:: Exercise directions ::
Which lines of the records contain "méthode"? Collect every one of them.

:: Source records ::
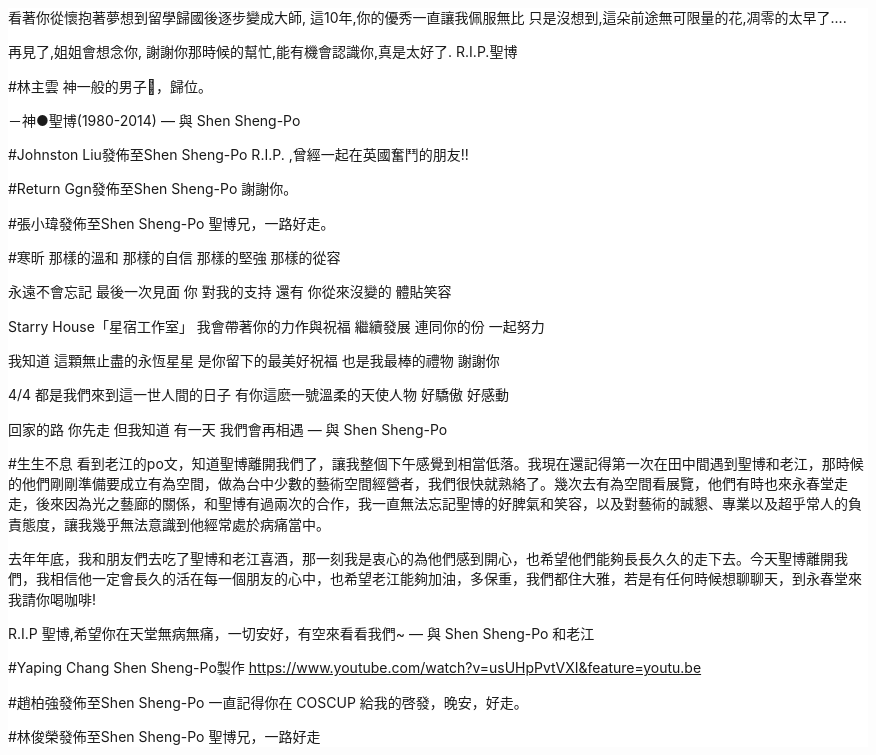 看著你從懷抱著夢想到留學歸國後逐步變成大師,
這10年,你的優秀一直讓我佩服無比
只是沒想到,這朵前途無可限量的花,凋零的太早了.... 

再見了,姐姐會想念你, 謝謝你那時候的幫忙,能有機會認識你,真是太好了.
R.I.P.聖博

#林主雲
神一般的男子，歸位。

－神●聖博(1980-2014) — 與 Shen Sheng-Po


#Johnston Liu發佈至‎Shen Sheng-Po
R.I.P. ,曾經一起在英國奮鬥的朋友!!

#Return Ggn發佈至‎Shen Sheng-Po
謝謝你。

#張小瑋發佈至‎Shen Sheng-Po
聖博兄，一路好走。

#寒昕
那樣的溫和 那樣的自信
那樣的堅強 那樣的從容

永遠不會忘記 最後一次見面 你 對我的支持
還有 你從來沒變的 體貼笑容

Starry House「星宿工作室」
我會帶著你的力作與祝福 繼續發展 連同你的份 一起努力

我知道 這顆無止盡的永恆星星 是你留下的最美好祝福 
也是我最棒的禮物 謝謝你

4/4 都是我們來到這一世人間的日子
有你這麽一號溫柔的天使人物
好驕傲 好感動

回家的路 你先走 但我知道 有一天 我們會再相遇 — 與 Shen Sheng-Po


#生生不息
看到老江的po文，知道聖博離開我們了，讓我整個下午感覺到相當低落。我現在還記得第一次在田中間遇到聖博和老江，那時候的他們剛剛準備要成立有為空間，做為台中少數的藝術空間經營者，我們很快就熟絡了。幾次去有為空間看展覽，他們有時也來永春堂走走，後來因為光之藝廊的關係，和聖博有過兩次的合作，我一直無法忘記聖博的好脾氣和笑容，以及對藝術的誠懇、專業以及超乎常人的負責態度，讓我幾乎無法意識到他經常處於病痛當中。

去年年底，我和朋友們去吃了聖博和老江喜酒，那一刻我是衷心的為他們感到開心，也希望他們能夠長長久久的走下去。今天聖博離開我們，我相信他一定會長久的活在每一個朋友的心中，也希望老江能夠加油，多保重，我們都住大雅，若是有任何時候想聊聊天，到永春堂來我請你喝咖啡!

R.I.P 聖博,希望你在天堂無病無痛，一切安好，有空來看看我們~ — 與 Shen Sheng-Po 和老江

#Yaping Chang
Shen Sheng-Po製作
https://www.youtube.com/watch?v=usUHpPvtVXI&feature=youtu.be

#趙柏強發佈至‎Shen Sheng-Po
一直記得你在 COSCUP 給我的啓發，晚安，好走。

#林俊榮發佈至‎Shen Sheng-Po
聖博兄，一路好走
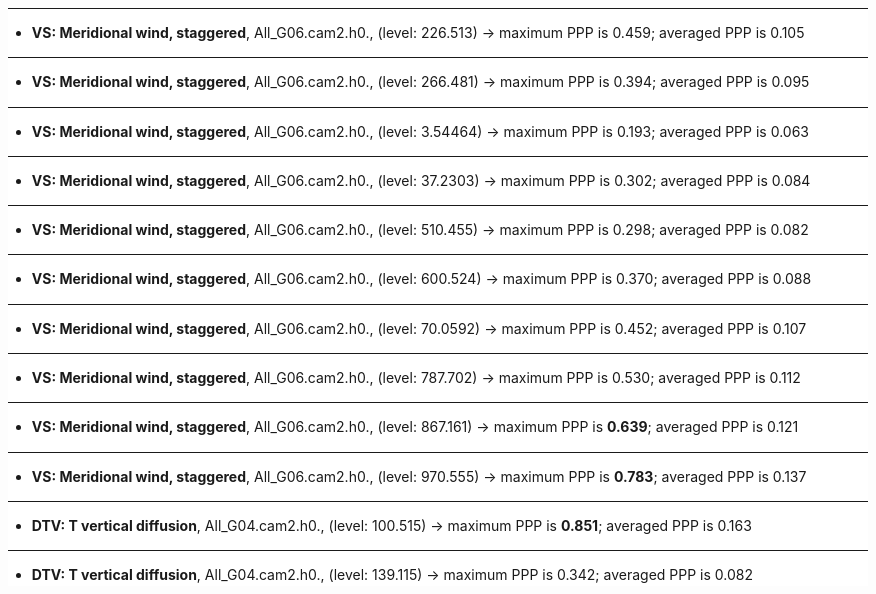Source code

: ------ 
 
  * __VS: Meridional wind, staggered__, All_G06.cam2.h0., (level: 226.513) -> maximum PPP is 0.459; averaged PPP is 0.105 
 
------ 
 
  * __VS: Meridional wind, staggered__, All_G06.cam2.h0., (level: 266.481) -> maximum PPP is 0.394; averaged PPP is 0.095 
 
------ 
 
  * __VS: Meridional wind, staggered__, All_G06.cam2.h0., (level: 3.54464) -> maximum PPP is 0.193; averaged PPP is 0.063 
 
------ 
 
  * __VS: Meridional wind, staggered__, All_G06.cam2.h0., (level: 37.2303) -> maximum PPP is 0.302; averaged PPP is 0.084 
 
------ 
 
  * __VS: Meridional wind, staggered__, All_G06.cam2.h0., (level: 510.455) -> maximum PPP is 0.298; averaged PPP is 0.082 
 
------ 
 
  * __VS: Meridional wind, staggered__, All_G06.cam2.h0., (level: 600.524) -> maximum PPP is 0.370; averaged PPP is 0.088 
 
------ 
 
  * __VS: Meridional wind, staggered__, All_G06.cam2.h0., (level: 70.0592) -> maximum PPP is 0.452; averaged PPP is 0.107 
 
------ 
 
  * __VS: Meridional wind, staggered__, All_G06.cam2.h0., (level: 787.702) -> maximum PPP is 0.530; averaged PPP is 0.112 
 
------ 
 
  * __VS: Meridional wind, staggered__, All_G06.cam2.h0., (level: 867.161) -> maximum PPP is __0.639__; averaged PPP is 0.121 
 
------ 
 
  * __VS: Meridional wind, staggered__, All_G06.cam2.h0., (level: 970.555) -> maximum PPP is __0.783__; averaged PPP is 0.137 
 
------ 
 
  * __DTV: T vertical diffusion__, All_G04.cam2.h0., (level: 100.515) -> maximum PPP is __0.851__; averaged PPP is 0.163 
 
------ 
 
  * __DTV: T vertical diffusion__, All_G04.cam2.h0., (level: 139.115) -> maximum PPP is 0.342; averaged PPP is 0.082 
 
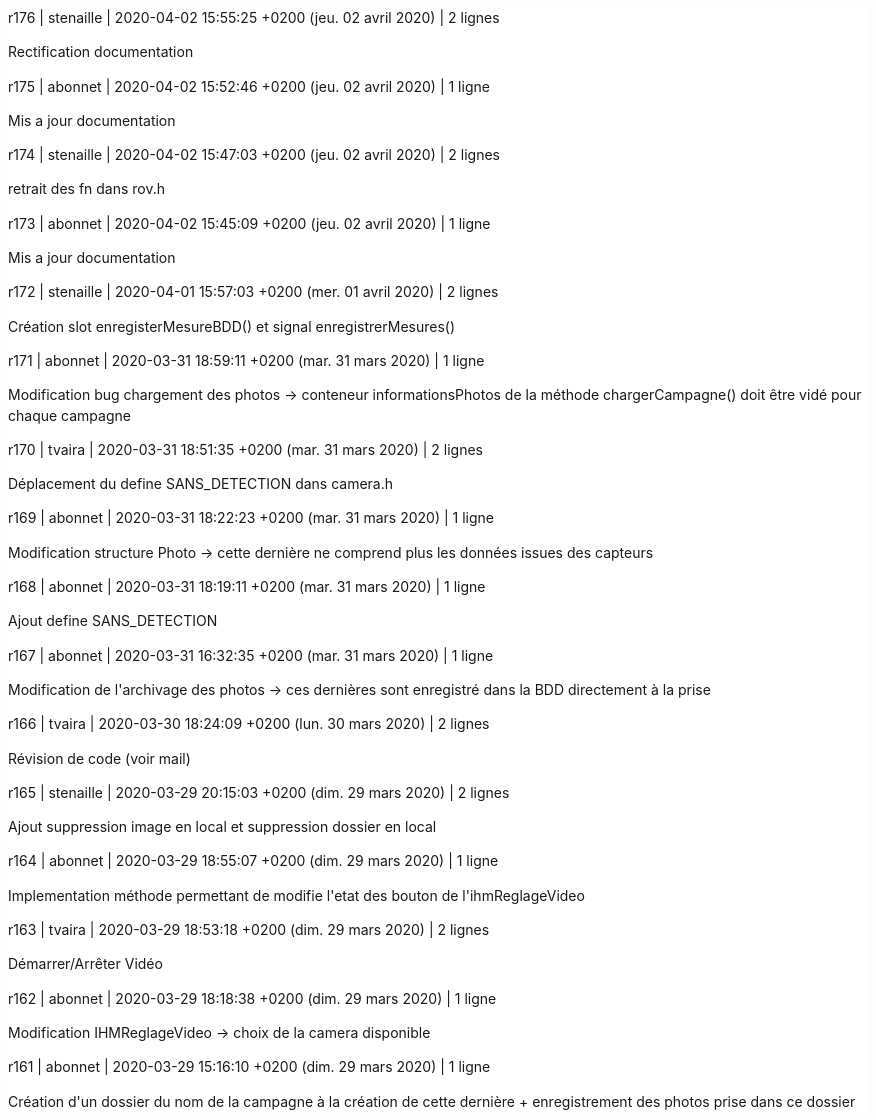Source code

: r176 | stenaille | 2020-04-02 15:55:25 +0200 (jeu. 02 avril 2020) | 2 lignes

Rectification documentation

r175 | abonnet | 2020-04-02 15:52:46 +0200 (jeu. 02 avril 2020) | 1 ligne

Mis a jour documentation

r174 | stenaille | 2020-04-02 15:47:03 +0200 (jeu. 02 avril 2020) | 2 lignes

retrait des fn dans rov.h

r173 | abonnet | 2020-04-02 15:45:09 +0200 (jeu. 02 avril 2020) | 1 ligne

Mis a jour documentation

r172 | stenaille | 2020-04-01 15:57:03 +0200 (mer. 01 avril 2020) | 2 lignes

Création slot enregisterMesureBDD() et signal enregistrerMesures()

r171 | abonnet | 2020-03-31 18:59:11 +0200 (mar. 31 mars 2020) | 1 ligne

Modification bug chargement des photos -> conteneur informationsPhotos de la méthode chargerCampagne() doit être vidé pour chaque campagne

r170 | tvaira | 2020-03-31 18:51:35 +0200 (mar. 31 mars 2020) | 2 lignes

Déplacement du define SANS_DETECTION dans camera.h

r169 | abonnet | 2020-03-31 18:22:23 +0200 (mar. 31 mars 2020) | 1 ligne

Modification structure Photo -> cette dernière ne comprend plus les données issues des capteurs

r168 | abonnet | 2020-03-31 18:19:11 +0200 (mar. 31 mars 2020) | 1 ligne

Ajout define SANS_DETECTION

r167 | abonnet | 2020-03-31 16:32:35 +0200 (mar. 31 mars 2020) | 1 ligne

Modification de l'archivage des photos -> ces dernières sont enregistré dans la BDD directement à la prise

r166 | tvaira | 2020-03-30 18:24:09 +0200 (lun. 30 mars 2020) | 2 lignes

Révision de code (voir mail)

r165 | stenaille | 2020-03-29 20:15:03 +0200 (dim. 29 mars 2020) | 2 lignes

Ajout suppression image en local et suppression dossier en local

r164 | abonnet | 2020-03-29 18:55:07 +0200 (dim. 29 mars 2020) | 1 ligne

Implementation méthode permettant de modifie l'etat des bouton de l'ihmReglageVideo

r163 | tvaira | 2020-03-29 18:53:18 +0200 (dim. 29 mars 2020) | 2 lignes

Démarrer/Arrêter Vidéo

r162 | abonnet | 2020-03-29 18:18:38 +0200 (dim. 29 mars 2020) | 1 ligne

Modification IHMReglageVideo -> choix de la camera disponible

r161 | abonnet | 2020-03-29 15:16:10 +0200 (dim. 29 mars 2020) | 1 ligne

Création d'un dossier du nom de la campagne à la création de cette dernière + enregistrement des photos prise dans ce dossier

:: Written response ::
Modification bug chargement des photos -> conteneur informationsPhotos de la méthode chargerCampagne() doit être vidé pour chaque campagne
Implementation méthode permettant de modifie l'etat des bouton de l'ihmReglageVideo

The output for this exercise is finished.